Filter a full reporting year
after:2025-01-01 before:2026-01-01This covers the full 2025 calendar year because the start date is included and the end date is excluded.
Saved queries
Saved queries reduce the effort of recurring reporting. Prepare the search conditions once, then save the query with a meaningful name.
Saved queries are useful when you need to:
- re-run the same report in the web app
- fetch the same filtered data into Google Sheets
- use date variables for rolling periods
- share a consistent reporting definition with a team
Saving a query
To save a query:
- Open the Book.
- Type or build the query in the search field.
- Open the search context menu.
- Select Save Query.
- Give the query a clear name.
- Confirm.
A good saved query name describes the report and period, such as Monthly Revenue last 24 months or Unchecked bank imports.
Using a saved query
In the web app, saved queries appear with the Book navigation and can be run again with one click.
In Google Sheets, open the Bkper Add-on, choose the Book, and select the saved query from the Fetch workflow.
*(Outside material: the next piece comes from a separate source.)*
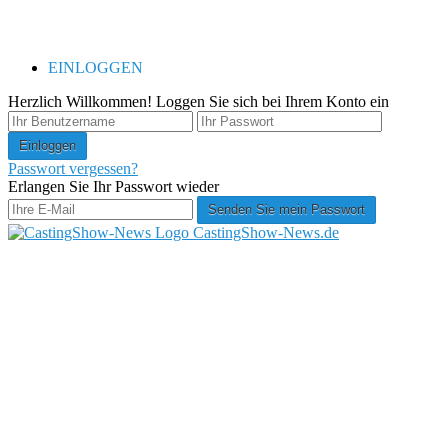
EINLOGGEN
Herzlich Willkommen! Loggen Sie sich bei Ihrem Konto ein
Passwort vergessen?
Erlangen Sie Ihr Passwort wieder
CastingShow-News.de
The add-on pulls the matching transactions or balances into the spreadsheet.
Where queries work
The query language is universal across Bkper:
- Web app — search and filter transactions, balances, and charts.
- Search Assistant — build valid queries visually.
- Bkper Functions — pass queries to
BKPER_BALANCESandBKPER_TRANSACTIONS. - Bkper Add-on for Google Sheets — fetch filtered balances and transactions.
- Google Apps Script and API workflows — pass queries programmatically.
A query that works in one place works in all of them. You can prototype a query in the web app, save it, and reuse it in Google Sheets or automation code.